RECORD EXTRACTS >>
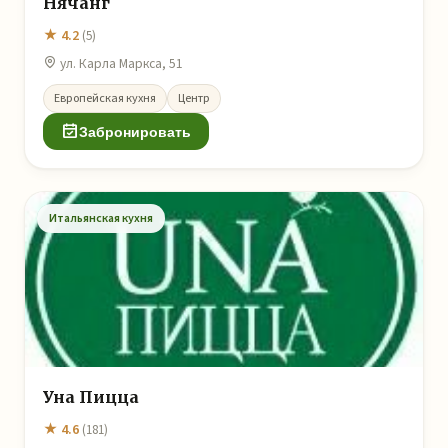
Нячанг
★ 4.2
(5)
ул. Карла Маркса, 51
Европейская кухня
Центр
Забронировать
Итальянская кухня
Уна Пицца
★ 4.6
(181)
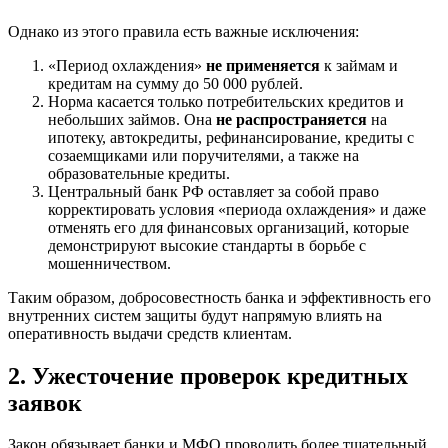
Однако из этого правила есть важные исключения:
«Период охлаждения»
не применяется
к займам и
кредитам на сумму до 50 000 рублей.
Норма касается только потребительских кредитов и
небольших займов. Она
не распространяется
на
ипотеку, автокредиты, рефинансирование, кредиты с
созаемщиками или поручителями, а также на
образовательные кредиты.
Центральный банк РФ оставляет за собой право
корректировать условия «периода охлаждения» и даже
отменять его для финансовых организаций, которые
демонстрируют высокие стандарты в борьбе с
мошенничеством.
Таким образом, добросовестность банка и эффективность его
внутренних систем защиты будут напрямую влиять на
оперативность выдачи средств клиентам.
2. Ужесточение проверок кредитных
заявок
Закон обязывает банки и МФО проводить более тщательный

HOW TO COMPLETE THIS TASK >>
Return each line of the listing that holds the word "кредиты".

SOLUTION >>
ипотеку, автокредиты, рефинансирование, кредиты с
образовательные кредиты.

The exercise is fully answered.